Investing proactively means we do more to preserve (not repair or replace) our assets by making smaller, incremental, and timely improvements.  

You may see us repaving a street that looks fine, and wonder why we’re not repaving the street two blocks away that appears to be in worse condition. This repaving activity is a preservation treatment intended to maintain the pavement in fair or good condition. Preserving the condition of our “fair and good condition” our streets will save us money in the long run, which allows us to invest these “savings” in future years’ budgets to do the larger and more expensive project of repairing the poor condition pavement two blocks away. The challenge is to strike a balance between how much we invest in maintenance, preservation, rehabilitation, replacement, and new construction activities. This is a shared concern among states, counties, and cities across the country. 

We are also committed to holistic asset management. This includes coordinating our asset investments with utilities and local developers to minimize costs and disruption to travelers. We want to maximize the benefits we provide back to our community, and do so equitably by investing strategically in communities that have been underserved by public investment.  

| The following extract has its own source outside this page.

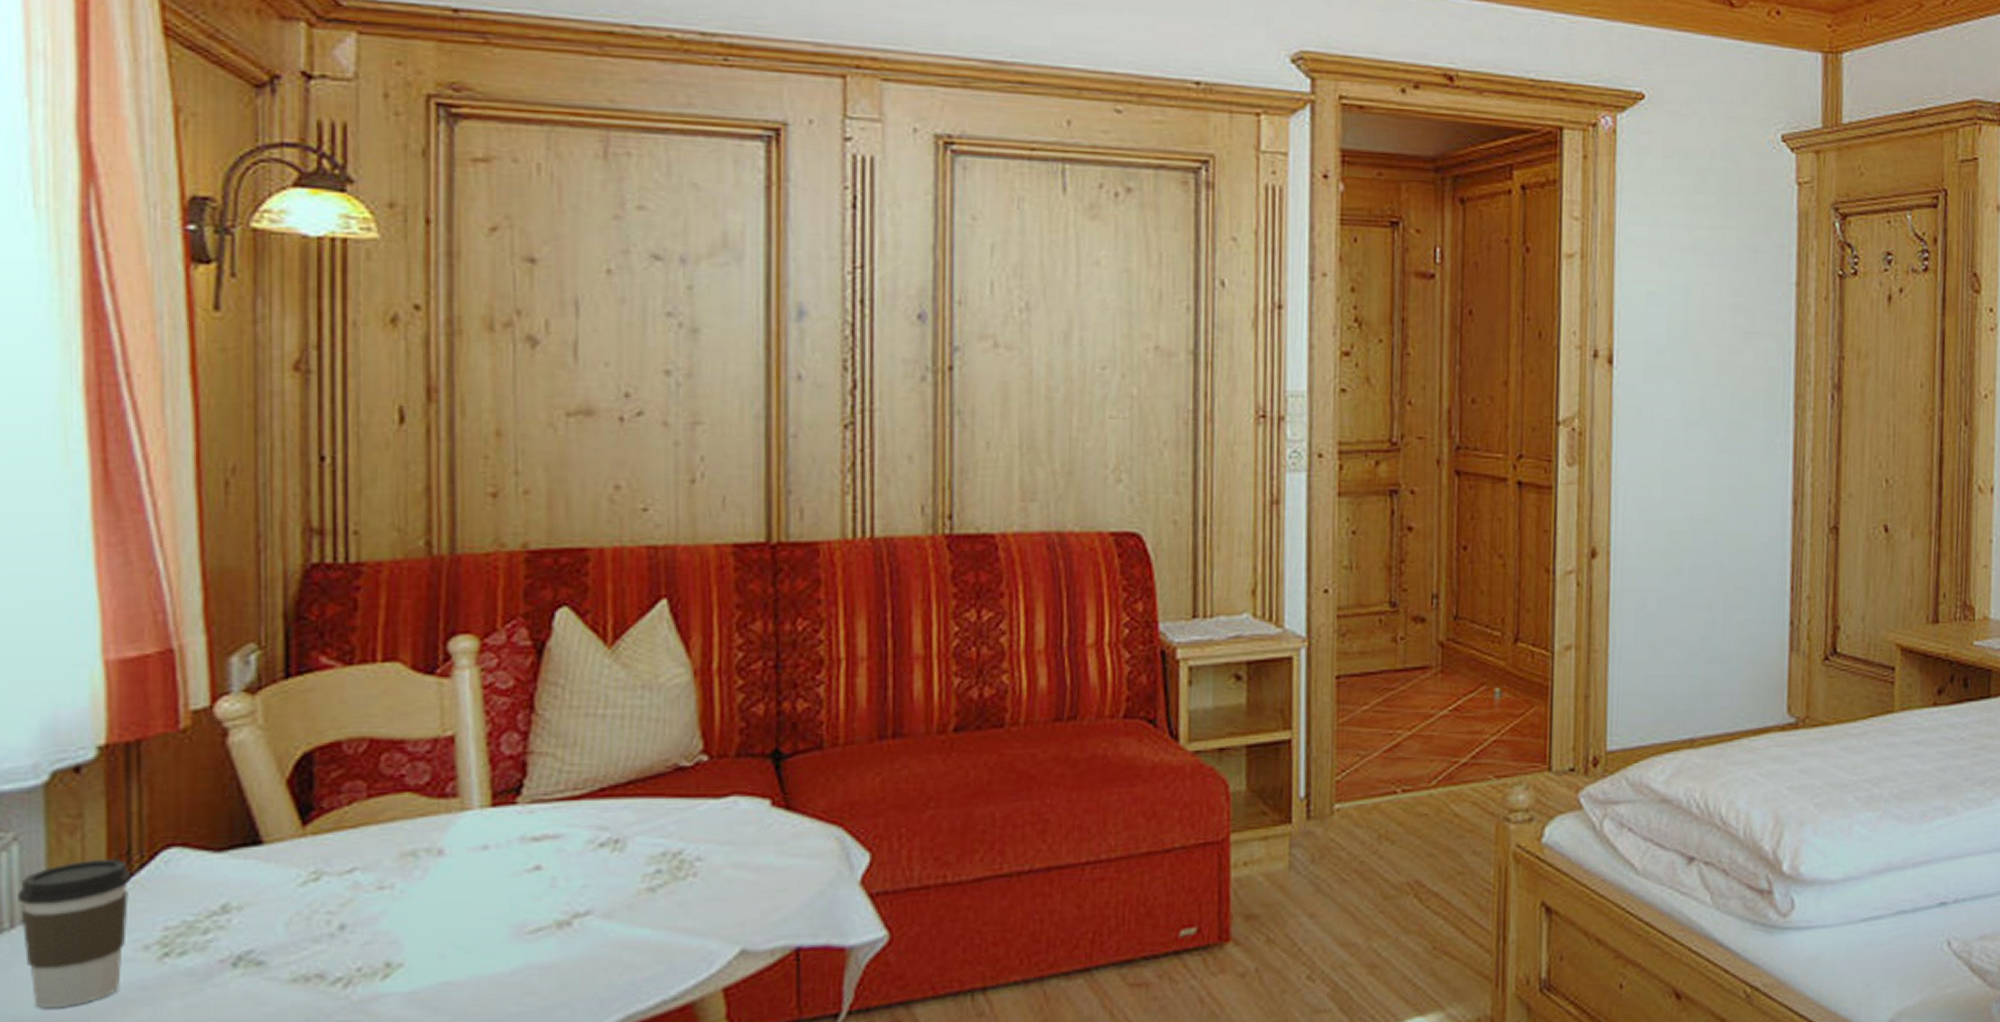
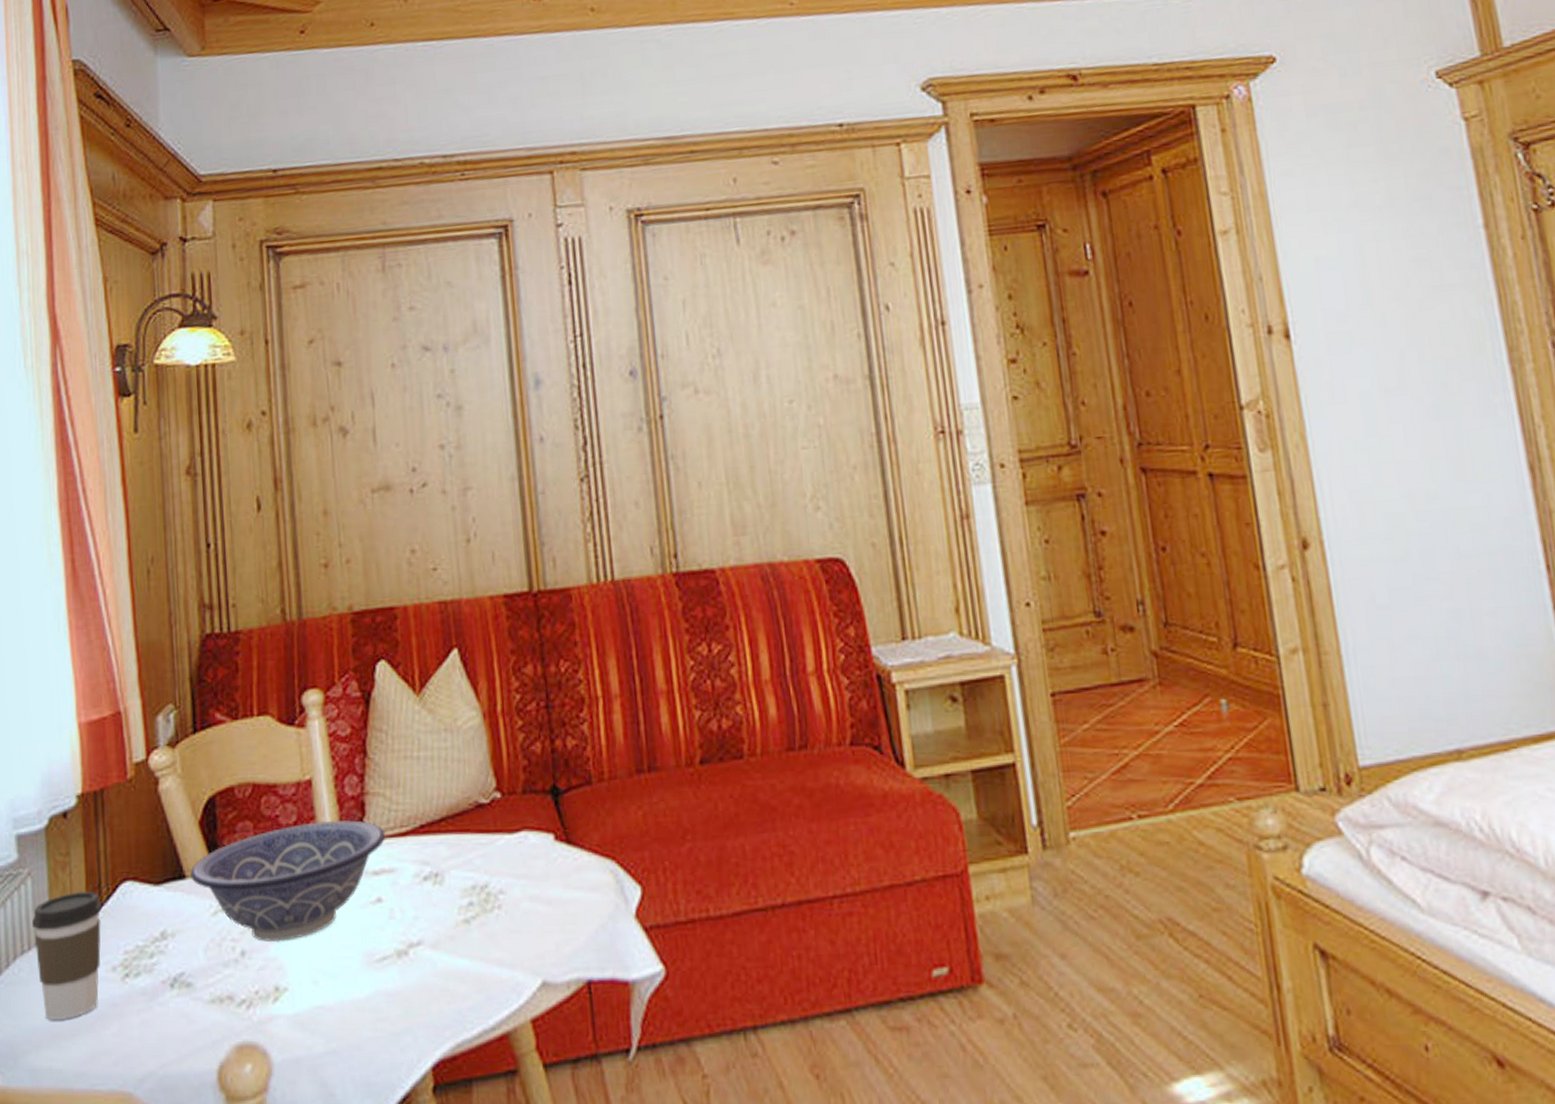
decorative bowl: none [270,781,553,915] -> present [190,820,386,942]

Conversations with you –  at open houses, whether in-person or virtual, or through online surveys – are an important part of our asset management commitment. These are opportunities for us to learn about your needs while discussing the work we do and the challenges we face.  

In these conversations, and outside of them, we’re always looking to learn more about your transportation needs, what you need to travel safely and easily through your day, what barriers you face, and how transportation could make your life and your neighbors’ better. We look forward to continuing this conversation with you.